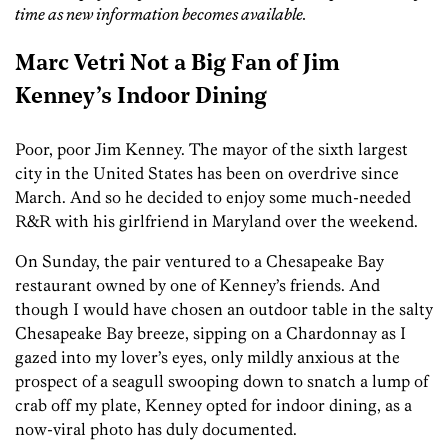
time as new information becomes available.
Marc Vetri Not a Big Fan of Jim
Kenney’s Indoor Dining
Poor, poor Jim Kenney. The mayor of the sixth largest
city in the United States has been on overdrive since
March. And so he decided to enjoy some much-needed
R&R with his girlfriend in Maryland over the weekend.
On Sunday, the pair ventured to a Chesapeake Bay
restaurant owned by one of Kenney’s friends. And
though I would have chosen an outdoor table in the salty
Chesapeake Bay breeze, sipping on a Chardonnay as I
gazed into my lover’s eyes, only mildly anxious at the
prospect of a seagull swooping down to snatch a lump of
crab off my plate, Kenney opted for indoor dining, as a
now-viral photo has duly documented.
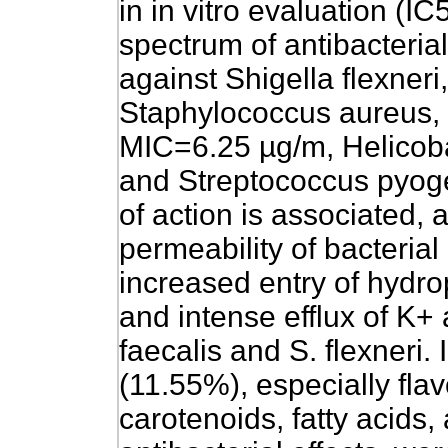
in in vitro evaluation (
spectrum of antibacterial 
against Shigella flexneri
Staphylococcus aureus, a
MIC=6.25 µg/m, Helicoba
and Streptococcus pyog
of action is associated, a
permeability of bacteri
increased entry of hydrop
and intense efflux of K+
faecalis and S. flexneri.
(11.55%), especially fla
carotenoids, fatty acids,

Task objective: Your answer should consist only of the lines from the one that holds "against Shigella flexneri" to the end of the entries above, both ends included, each repeated exactly.

Your response:
against Shigella flexneri
Staphylococcus aureus, a
MIC=6.25 µg/m, Helicoba
and Streptococcus pyog
of action is associated, a
permeability of bacteri
increased entry of hydrop
and intense efflux of K+
faecalis and S. flexneri.
(11.55%), especially fla
carotenoids, fatty acids,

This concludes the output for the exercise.